Simple Probabilty Question - Page 4

f97tosc · #31 05-15-2007, 06:11 PM

[ QUOTE ]

If estimating P as anything but (X + 1)/102 implies some knowledge of the data, then so does having any non-trivial probability distribution for P.

[/ QUOTE ]

Perhaps it could be noted that you get the same answer if you use the uniform prior, and then take P=E(u), to use Jason1990s notation.

Perhaps it could also be noted that exactly this problem has been treated in some detail in the seminal paper "Prior Probabilites", by Ed Jaynes (1968). Interestingly, he argued that 1/(u(1-u)) is the better prior to use (unless we know from the start that are postive numbers of ones and zeros). I highly recommend reading this paper, which provides a great deal of both intuitive and mathematical motivation and insight on this problem.

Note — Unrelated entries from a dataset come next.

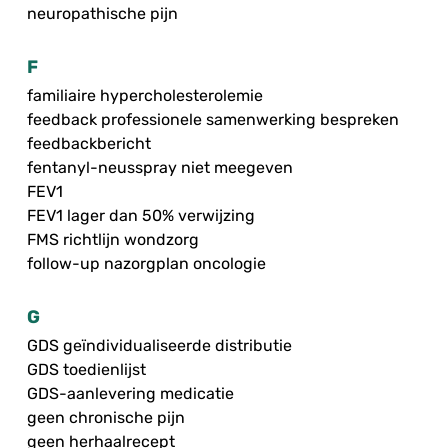
neuropathische pijn
F
familiaire hypercholesterolemie
feedback professionele samenwerking bespreken
feedbackbericht
fentanyl-neusspray niet meegeven
FEV1
FEV1 lager dan 50% verwijzing
FMS richtlijn wondzorg
follow-up nazorgplan oncologie
G
GDS geïndividualiseerde distributie
GDS toedienlijst
GDS-aanlevering medicatie
geen chronische pijn
geen herhaalrecept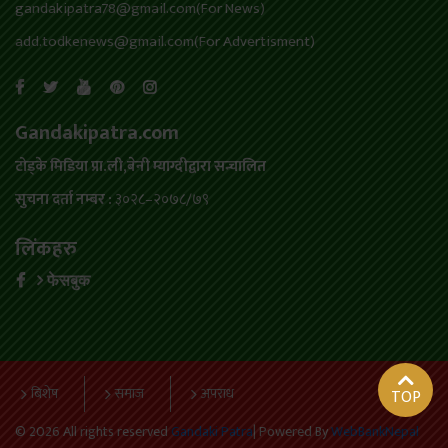
gandakipatra78@gmail.com(For News)
add.todkenews@gmail.com(For Advertisment)
Gandakipatra.com
टोड्के मिडिया प्रा.ली,बेनी म्याग्दीद्वारा सन्चालित
सुचना दर्ता नम्बर :
३०२८–२०७८/७९
लिंकहरु
फेसबुक
बिशेष
समाज
अपराध
TOP
©
2026 All rights reserved
Gandaki Patra
| Powered By
WebBankNepal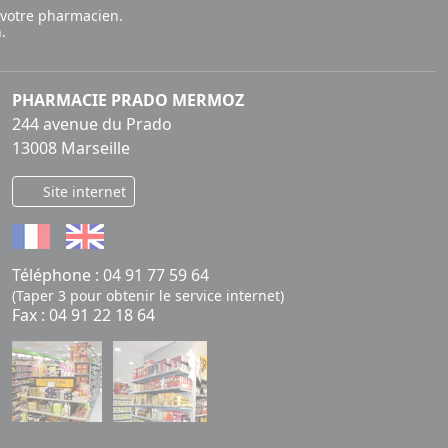
 votre pharmacien.
.
PHARMACIE PRADO MERMOZ
244 avenue du Prado
13008 Marseille
Site internet
Téléphone :
04 91 77 59 64
(Taper 3 pour obtenir le service internet)
Fax : 04 91 22 18 64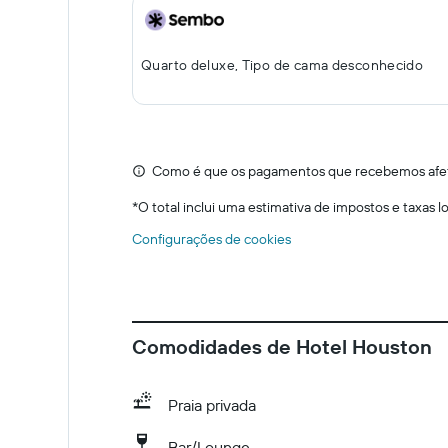
Quarto deluxe, Tipo de cama desconhecido
Como é que os pagamentos que recebemos afeta
*
O total inclui uma estimativa de impostos e taxas 
Configurações de cookies
Comodidades de Hotel Houston
Praia privada
Bar/Lounge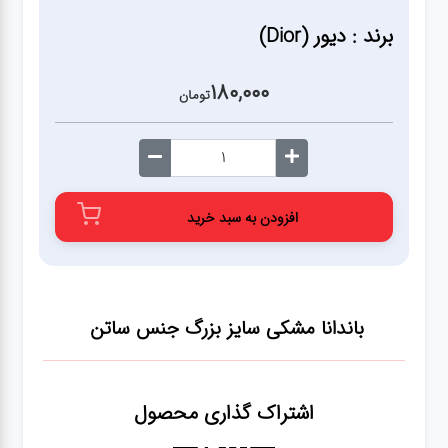
برند : دیور (Dior)
180,000
تومان
افزودن به سبد خرید
باندانا مشکی سایز بزرگ جنس ساتن
اشتراک گذاری محصول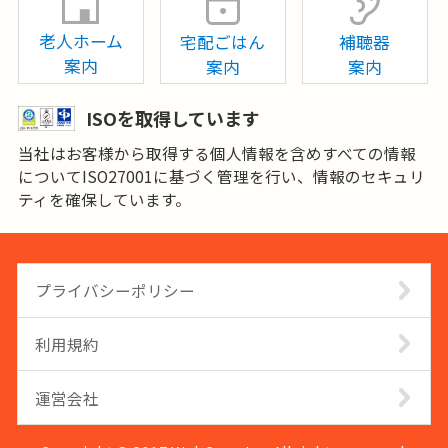
老人ホーム
宅配ごはん
補聴器
案内
案内
案内
ISOを取得しています
当社はお客様から取得する個人情報を含めすべての情報
についてISO27001に基づく管理を行い、情報のセキュリ
ティを確保しています。
プライバシーポリシー
利用規約
運営会社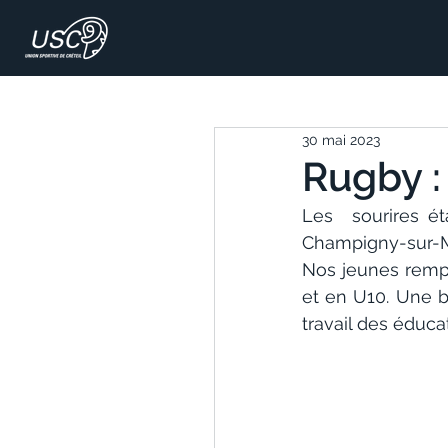
30 mai 2023
Rugby : 
Les  sourires ét
Champigny-sur-M
Nos jeunes remp
et en U10. Une b
travail des éduca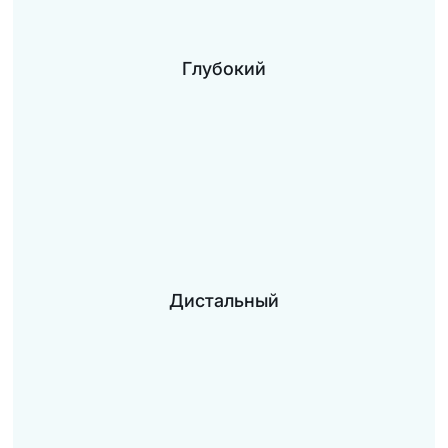
Глубокий
Дистальный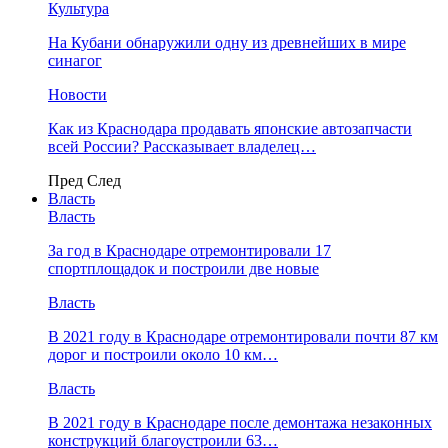
Культура
На Кубани обнаружили одну из древнейших в мире
синагог
Новости
Как из Краснодара продавать японские автозапчасти
всей России? Рассказывает владелец…
Пред
След
Власть
Власть
За год в Краснодаре отремонтировали 17
спортплощадок и построили две новые
Власть
В 2021 году в Краснодаре отремонтировали почти 87 км
дорог и построили около 10 км…
Власть
В 2021 году в Краснодаре после демонтажа незаконных
конструкций благоустроили 63…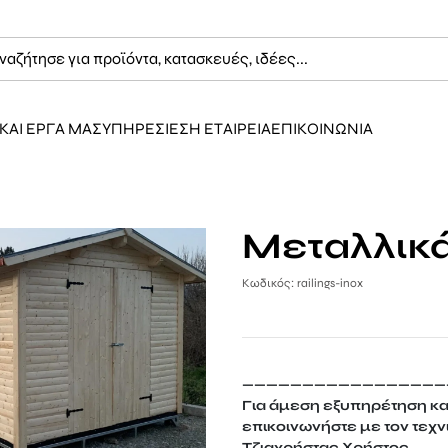
ΚΑΙ ΕΡΓΑ ΜΑΣ
ΥΠΗΡΕΣΙΕΣ
Η ΕΤΑΙΡΕΙΑ
ΕΠΙΚΟΙΝΩΝΙΑ
Μεταλλικ
Κωδικός: railings-inox
—————————————————
Για άμεση εξυπηρέτηση κ
επικοινωνήστε με τον τεχν
Τζιαχρήστας Χρήστος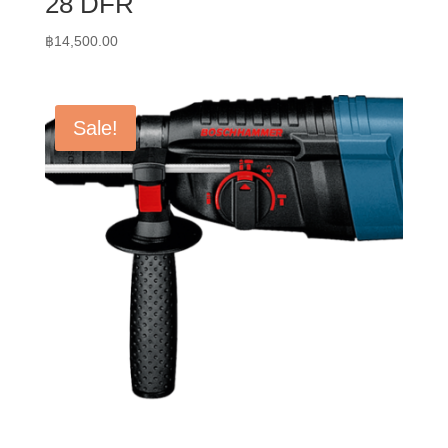
28 DFR
฿
14,500.00
Sale!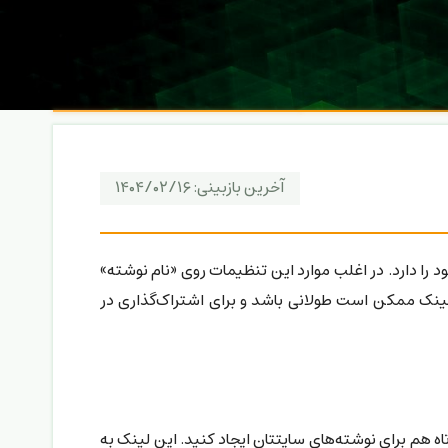
آخرین بازبینی:
۱۴۰۴/۰۲/۱۶
 را دارد. در اغلب موارد این تنظیمات روی «نام نوشته»
 لینک ممکن است طولانی باشد و برای اشتراک‌گذاری در
ه هم برای نوشته‌های سایتتان ایجاد کنید. این لینک به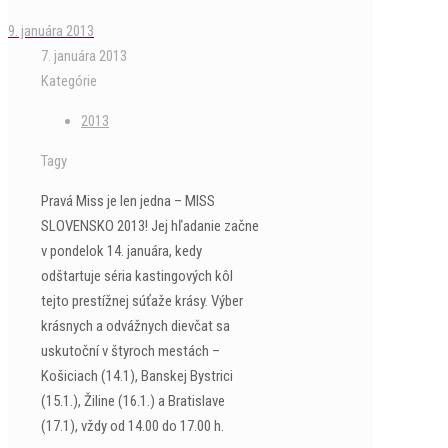
9. januára 2013
7. januára 2013
Kategórie
2013
Tagy
Pravá Miss je len jedna – MISS
SLOVENSKO 2013! Jej hľadanie začne
v pondelok 14. januára, kedy
odštartuje séria kastingových kôl
tejto prestížnej súťaže krásy. Výber
krásnych a odvážnych dievčat sa
uskutoční v štyroch mestách –
Košiciach (14.1), Banskej Bystrici
(15.1.), Žiline (16.1.) a Bratislave
(17.1), vždy od 14.00 do 17.00 h.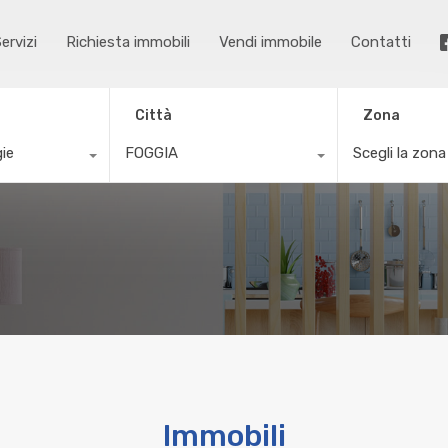
ervizi
Richiesta immobili
Vendi immobile
Contatti
Città
Zona
gie
FOGGIA
Scegli la zona
Immobili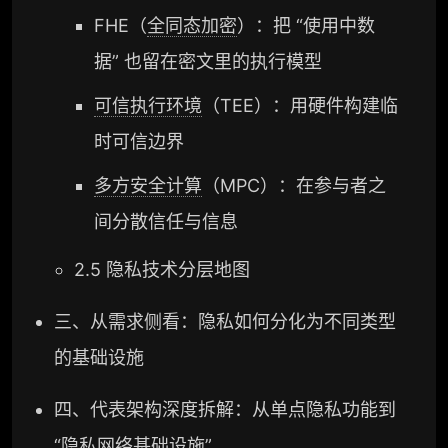
FHE（
全同态加密
）：把 “使用中数
据” 也留在密文里的执行模型
可信执行环境
（TEE）：用硬件构建临
时可信边界
多方安全计算
（MPC）：在参与者之
间分散信任与信息
2.5 隐私技术分层地图
三、从需求侧看：隐私如何分化为不同类型
的基础设施
四、代表架构深度拆解：从单点隐私功能到
“隐私网络基础设施”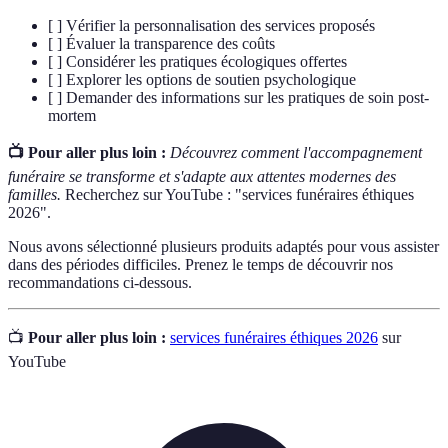
[ ] Vérifier la personnalisation des services proposés
[ ] Évaluer la transparence des coûts
[ ] Considérer les pratiques écologiques offertes
[ ] Explorer les options de soutien psychologique
[ ] Demander des informations sur les pratiques de soin post-
mortem
📺 Pour aller plus loin :
Découvrez comment l'accompagnement
funéraire se transforme et s'adapte aux attentes modernes des
familles.
Recherchez sur YouTube : "services funéraires éthiques
2026".
Nous avons sélectionné plusieurs produits adaptés pour vous assister
dans des périodes difficiles. Prenez le temps de découvrir nos
recommandations ci-dessous.
📺
Pour aller plus loin :
services funéraires éthiques 2026
sur
YouTube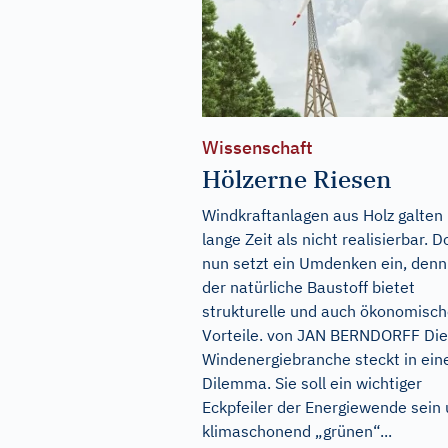
Wissenschaft
Hölzerne Riesen
Windkraftanlagen aus Holz galten
lange Zeit als nicht realisierbar. 
nun setzt ein Umdenken ein, denn
der natürliche Baustoff bietet
strukturelle und auch ökonomisc
Vorteile. von JAN BERNDORFF Die
Windenergiebranche steckt in ei
Dilemma. Sie soll ein wichtiger
Eckpfeiler der Energiewende sein
klimaschonend „grünen“...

HP · #32 05-15-2007, 06:34 PM

[ QUOTE ]
Perhaps it could also be noted that exactly this problem has been treated in some detail in the seminal paper "Prior Probabilites", by Ed Jaynes (1968). Interestingly, he argued that 1/(u(1-u)) is the better prior to use (unless we know from the start that are postive numbers of ones and zeros). I highly recommend reading this paper, which provides a great deal of both intuitive and mathematical motivation and insight on this problem.

[/ QUOTE ]

OMG tytytytytytyty

ty!

f97tosc · #33 05-15-2007, 06:42 PM

[ QUOTE ]
Therefore, in fact, it would be a bad property if you got the same Beta distribution again. It would mean that the method does not produce better and better estimates as the sample size grows. What actually happens, as I described above, is that if the sample size grows and the proportion remains the same, then the method produces distributions which converge to the point mass at that proportion.

[/ QUOTE ]

I don't know if this is what the original poster was referring to, but one point here is that even though the parameters change after each observation (and this is a good property), the functional Beta form is retained. And this is actually not a bad property because it means that we can make observations, and after each observation just update two parameters - we don't need to do any messy integrations to derive a new f after each observation; it is Beta every time. The technical term for this very useful property is conjugate prior.